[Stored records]

Content starts

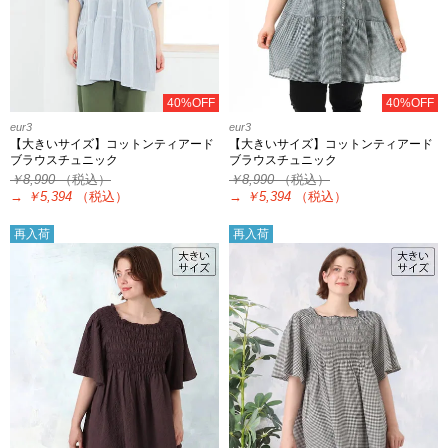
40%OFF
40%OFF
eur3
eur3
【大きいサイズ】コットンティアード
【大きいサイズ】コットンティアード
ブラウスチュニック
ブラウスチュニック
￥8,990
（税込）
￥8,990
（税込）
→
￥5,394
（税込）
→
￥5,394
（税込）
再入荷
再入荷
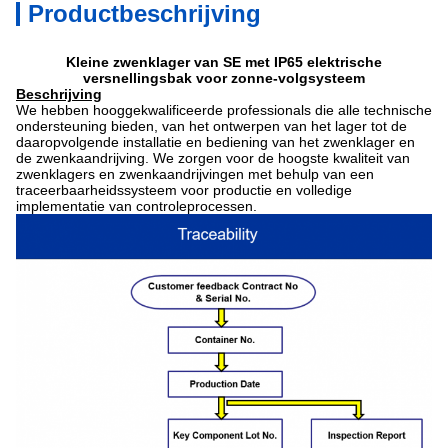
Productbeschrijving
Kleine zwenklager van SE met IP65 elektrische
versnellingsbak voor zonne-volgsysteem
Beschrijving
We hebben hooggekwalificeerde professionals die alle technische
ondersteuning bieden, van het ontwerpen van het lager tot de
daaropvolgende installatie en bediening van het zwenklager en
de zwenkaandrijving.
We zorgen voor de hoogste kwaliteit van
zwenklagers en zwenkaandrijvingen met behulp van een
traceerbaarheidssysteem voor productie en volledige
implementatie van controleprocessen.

Content ends

__Task to carry out__: Copy every line of text from the listing above without changing anything, and leave out the pictures.

__Response__:
40%OFF
40%OFF
eur3
eur3
【大きいサイズ】コットンティアード
【大きいサイズ】コットンティアード
ブラウスチュニック
ブラウスチュニック
￥8,990
（税込）
￥8,990
（税込）
→
￥5,394
（税込）
→
￥5,394
（税込）
再入荷
再入荷
Productbeschrijving
Kleine zwenklager van SE met IP65 elektrische
versnellingsbak voor zonne-volgsysteem
Beschrijving
We hebben hooggekwalificeerde professionals die alle technische
ondersteuning bieden, van het ontwerpen van het lager tot de
daaropvolgende installatie en bediening van het zwenklager en
de zwenkaandrijving.
We zorgen voor de hoogste kwaliteit van
zwenklagers en zwenkaandrijvingen met behulp van een
traceerbaarheidssysteem voor productie en volledige
implementatie van controleprocessen.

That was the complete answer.